DJ Necto Lucas
DJ Necto Lucas played at the second Amsterdam Vinyl Club on 18 September 2025. DJ Necto Lucas has shared the stage with some of the biggest DJs in the world, so it was a thrill to have him play at our second show.
Meet DJ Necto Lucas on SoundCloud:
An interview with DJ Necto Lucas
Where does your DJ name come from?
Necto Lucas is a Russian transliteration of the name of the hero from A Certain Lucas – one of the last books by Argentine writer Julio Cortázar. At the dawn of my DJ career, my life was filled with surrealism, much like Cortázar’s hero. When I left the house, I could never predict where or how my day would end!
Tell us about your experience as a DJ – have you been playing for a long time?
I started playing records at the beginning of 1995 in Odesa, Ukraine, and the places where I played were artists’ workshops or abandoned basements and buildings. We weren’t welcome in regular clubs with that kind of music back then.
Tell us about some of the famous DJs you've shared a stage with.
Are you ready for some huge names? Carl Cox, Ken Ishii, Mister C, Tom Clark, Alex Flatcher, Terry Francis, Herbert, Saamy Koviko, Todd Bodine, François Kevorkian, Moby, Paul Oakenfold, Dave Clark, 808 State, DJ Linus, Roni Size, Ryan Halifaxe and more! I’ve been quite a well-known DJ.
What sort of music do you normally play as a DJ?
That’s the hardest question! I started out as a psy-trance and techno DJ, then eventually moved into tech house and deep house, with plenty of lounge and Balearic on the side. Over the last ten years, I’ve been more focused on early disco, raw electronic music and post-punk sounds. So it’s quite a wide range. These days, what I play mostly depends on the place and the people who will be there – at some venues I can play hard dance music, while at others I’ll play an ambient set.

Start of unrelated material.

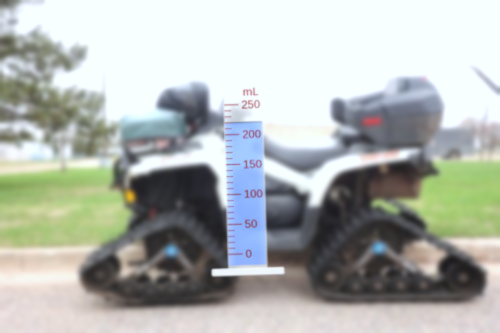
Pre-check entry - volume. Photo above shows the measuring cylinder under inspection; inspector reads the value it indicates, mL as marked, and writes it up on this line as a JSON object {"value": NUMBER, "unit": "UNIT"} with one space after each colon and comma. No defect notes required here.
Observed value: {"value": 220, "unit": "mL"}
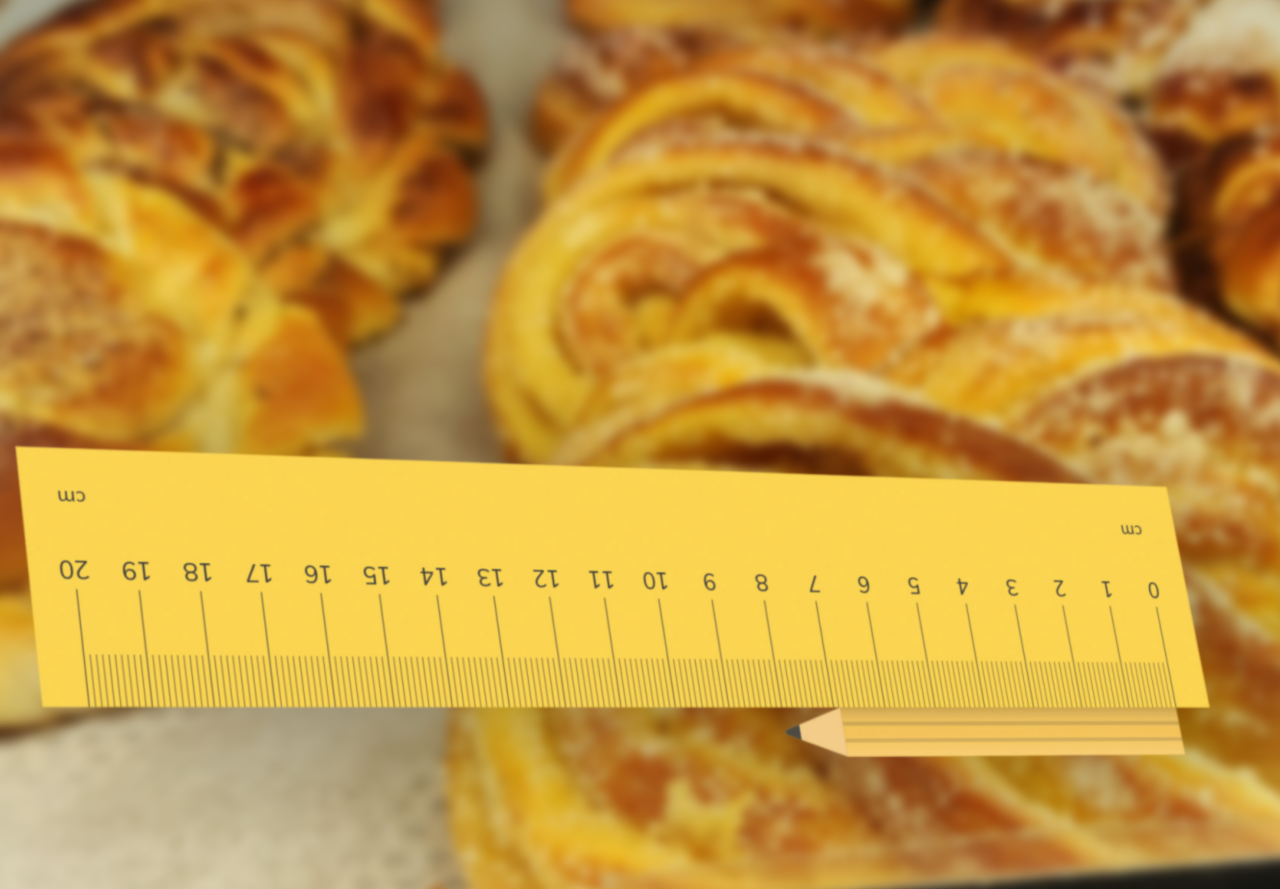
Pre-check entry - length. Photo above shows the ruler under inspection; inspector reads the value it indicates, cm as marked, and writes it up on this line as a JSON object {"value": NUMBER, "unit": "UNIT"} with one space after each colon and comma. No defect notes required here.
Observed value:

When did your obsession with music first begin?
It all started in my early childhood. I graduated from music school, majoring in violin, then played bass in a rock band. When I first saw a real DJ behind the decks, I knew that was for me!
Tell us about your vinyl collection. Do you have a lot of records?
Well, the collection I’m currently building in Amsterdam is my fifth!
My first collection started in high school and was mostly Soviet and Western rock and metal (Deep Purple, Led Zeppelin, Black Sabbath, Metallica, Megadeth, Iron Maiden and so on).
Then I moved into more alternative and industrial music (Happy Mondays, Sonic Youth, Nick Cave, Nine Inch Nails, Coil, Einstürzende Neubauten), so I sold almost all my previous records to buy new ones.
Then I moved to Moscow. Of course, I couldn’t take all my records with me, so once again I sold many of them and gave others as gifts to friends.
From 2000 until 2010 I worked in Moscow a lot as a professional DJ, buying around 10 to 15 records every week – mostly electronic.
In 2019, I moved back to Odesa and left most of my collection at a friend’s studio in Moscow. That was more than 2,000 releases, so I had to start collecting again.
After the war in Ukraine started, I moved to Amsterdam – without a single record, of course – and now I’m working on a new collection. I stopped counting the number of records I own a long time ago – now I measure my collection by the space it takes up on my shelves. Today I have around 2.5 metres of records (approximately 750 to 800 records). But I keep moving forwards – soon it will be 1,000, I hope!
What is it about vinyl that makes it irresistible to music fans and collectors?
The magic of vinyl comes to life when you get your salary, go into a record store “just to take a look”… then, 30 minutes later, you walk out with a couple of records and not a cent left in your pocket!